Advik Shrivastava, 11, is a rising seventh grader at Cherry Creek Academy and a lover of building robots. Part of the joy of building a robot or programming a circuit is seeing your work come to fruition, Shrivastava said.

“It’s really cool to be able to program something to do what you want it to do,” Shrivastava said. “It feels like you’ve done something that’s really hard. It makes you feel good.”

Mills said that Northrop Grumman, a global aerospace and defense technology company, has been the prime sponsor for the programs nationally because it helps encourage kids to consider fields like cyber security as an option to pursue after school.
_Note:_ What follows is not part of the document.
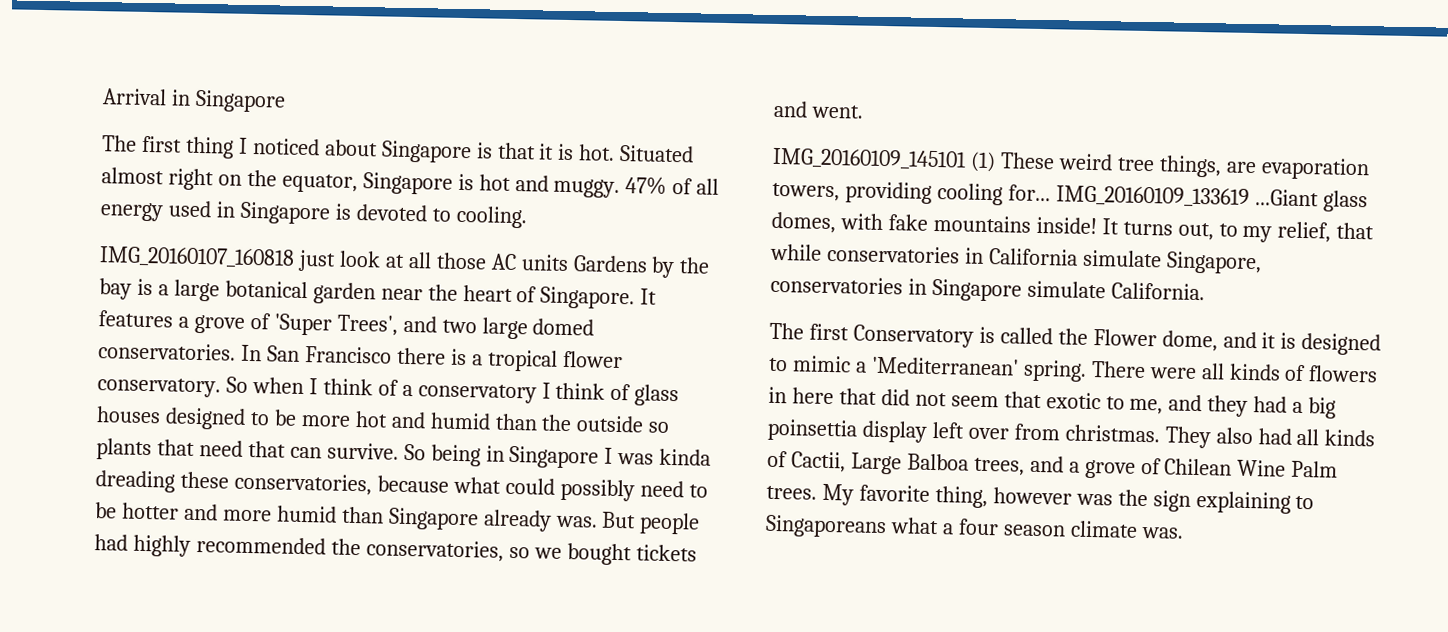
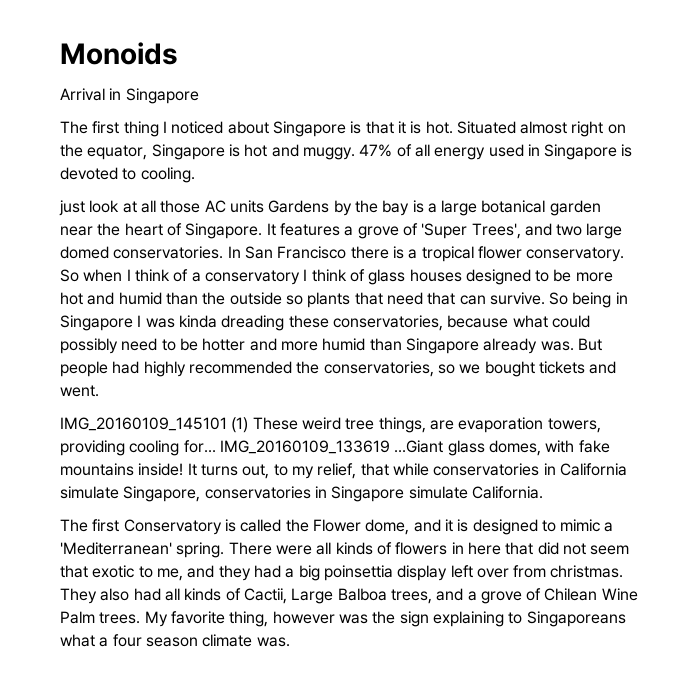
(102, 97) none -> [60,42,178,65] Monoids //
[99,246,295,269] IMG_20160107_160818 -> (195, 175) none

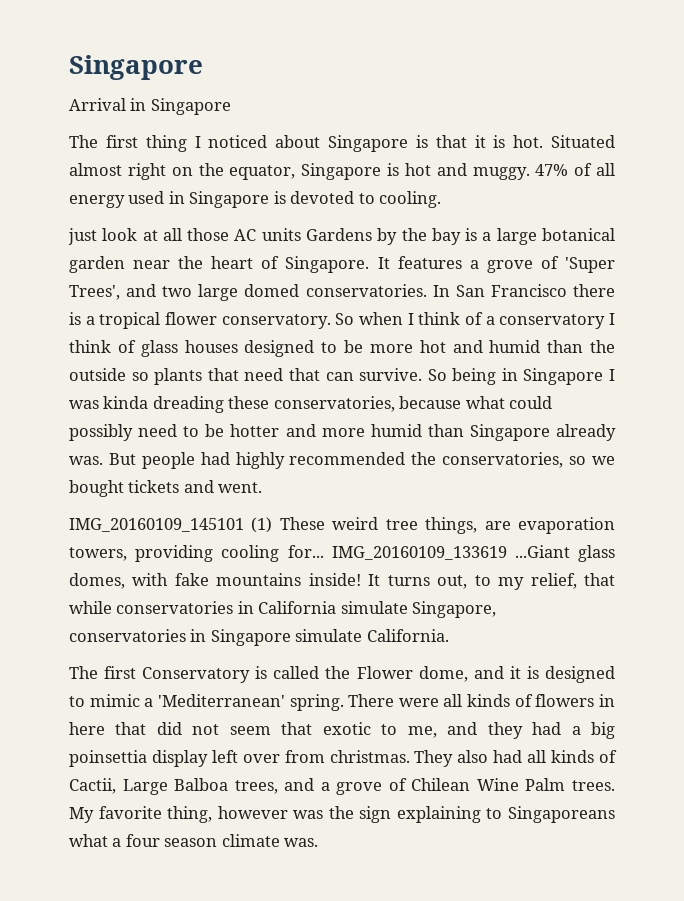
[60,42,178,65] Monoids -> [69,55,203,80] Singapore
The camps are also staffed with the help of Colorado State University and University of Colorado at Boulder.

“If you want to be an engineer, look at who sponsors these camps: Northrop Grumman, Raytheon and Lockheed Martin. All of those companies are within the Front Range,” Mills said. “In 2013 there were more than 200,000 cybersecurity jobs unfilled in the United States. These jobs are going to be there and they need trained people. And it allows these students to find careers close to home.”

Along with grooming the next generation of IT employees, the program works to encourage participation from groups that are under represented in the STEM industries. Mills said APS strives to increase participation with this camp and with the all-girls STEM camp in the summer.

Trinity Taylor, 13, is an eighth grader at Aurora Frontier and a veteran star of the girls STEM camp. Taylor said she loved the team aspect of many of the projects and being able to overcome challenges as a group. But one of the things she loves the most is figuring out a difficult code project on her own, even if some people don’t think girls can code.

“When you finish that code you’re really happy. If you keep getting it wrong, people want to tell you how to fix it. But it’s better to figure it out for yourself. You don’t want other people to learn from your mistakes. You want to learn from them yourself,” Taylor said. “People say girls can’t do it. But I’m a girl and I know I can do it.”